Otranto e il Salento si preparano ad accogliere, dal 12 al 14 settembre, il 43° Raduno Nazionale dei Gruppi Folkloristici, promosso dalla Federazione italiana tradizioni popolari (Fitp) e intitolato “Italia e Regioni”. La manifestazione, tra le più importanti e longeve dedicate alle forme di cultura popolare, gode del patrocinio di Provincia di Lecce, Comune di Otranto e Pro Loco idruntina.
Presentato questa mattina a Palazzo Adorno dal sindaco di Otranto Francesco Bruni, dal presidente nazionale Fitp Gerardo Bonifati, da Alessandro Minerva della Pro Loco e da Massimo Panarese, direttore artistico dei Tamburellisti di Otranto, il raduno richiamerà gruppi folklorici da tutta Italia. Costume, musica, danza, artigianato, tradizioni e dialetti saranno protagonisti nell’arco di tre giorni, offrendo al pubblico un’esperienza culturale intensa e partecipata.

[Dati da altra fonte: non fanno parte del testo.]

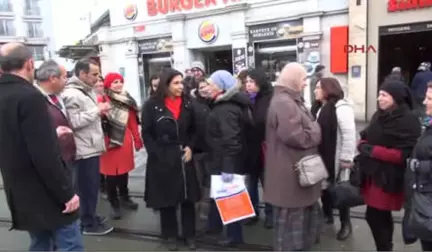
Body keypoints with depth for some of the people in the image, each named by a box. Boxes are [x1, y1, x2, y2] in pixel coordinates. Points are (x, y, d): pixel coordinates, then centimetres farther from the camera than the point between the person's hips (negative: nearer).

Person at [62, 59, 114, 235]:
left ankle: (90, 216, 34)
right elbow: (73, 122, -25)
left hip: (92, 147, 10)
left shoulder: (87, 91, 15)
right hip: (84, 150, -10)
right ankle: (88, 224, 16)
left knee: (92, 185, 19)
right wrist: (97, 110, -20)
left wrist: (100, 112, 6)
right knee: (87, 187, 2)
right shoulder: (72, 94, -17)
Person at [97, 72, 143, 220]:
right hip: (109, 143, -5)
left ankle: (125, 198, 34)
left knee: (124, 171, 16)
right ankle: (114, 204, 18)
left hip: (125, 142, 5)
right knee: (111, 174, 4)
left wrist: (137, 139, 12)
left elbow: (133, 122, 11)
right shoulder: (102, 100, -8)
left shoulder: (127, 101, 11)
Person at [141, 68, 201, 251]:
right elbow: (146, 133, -5)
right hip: (162, 159, -3)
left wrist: (190, 147, -1)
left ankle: (189, 234, 26)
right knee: (166, 198, 8)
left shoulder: (187, 104, 5)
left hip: (184, 157, 3)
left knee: (188, 197, 9)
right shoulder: (152, 105, -7)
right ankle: (170, 235, 27)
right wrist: (157, 154, -12)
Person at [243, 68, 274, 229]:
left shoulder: (271, 99, -10)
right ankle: (253, 212, 33)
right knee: (251, 183, 17)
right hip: (250, 149, 5)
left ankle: (270, 213, 28)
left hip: (265, 149, -4)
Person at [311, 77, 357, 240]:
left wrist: (346, 158, -22)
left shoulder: (341, 107, -17)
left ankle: (346, 224, 24)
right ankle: (327, 216, 39)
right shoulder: (319, 108, 11)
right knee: (324, 187, 18)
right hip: (321, 158, 8)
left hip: (335, 159, -8)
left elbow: (349, 134, -22)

Il programma prevede, dall’1 al 14 settembre, una mostra di abiti tradizionali ospitata nell’ex convento dei Cappuccini, aperta a tutte le delegazioni partecipanti. Venerdì 12 settembre, alle 18, prenderà il via “Cuochi in Piazza” sul Lungomare degli Eroi, un concorso enogastronomico che permetterà ai gruppi di reinterpretare in pubblico i piatti della propria tradizione, accompagnato da esibizioni folkloristiche serali.
Sabato 13 settembre le delegazioni avranno la possibilità di partecipare a visite guidate e, nel primo pomeriggio, a uno spettacolo-laboratorio interattivo sulla musica popolare salentina con i Tamburellisti di Otranto, durante il quale i partecipanti potranno sperimentare strumenti e danze locali. Alle 19 è prevista la sfilata delle delegazioni per le vie del centro, seguita da esibizioni in piazza.
Il gran finale è fissato per domenica 14: alle 9 sfileranno tutti i gruppi in costumi tradizionali, mentre alle 11 si terrà la Santa Messa nella cattedrale di Otranto, celebrata da Mons. Francesco Neri. Subito dopo, alle 12:30, la “Parata della Gioia” attraverserà il centro storico tra tamburi, canti, balli e colori, in una festa collettiva che punta all’inclusione e alla valorizzazione delle tradizioni come motori di crescita sociale e culturale.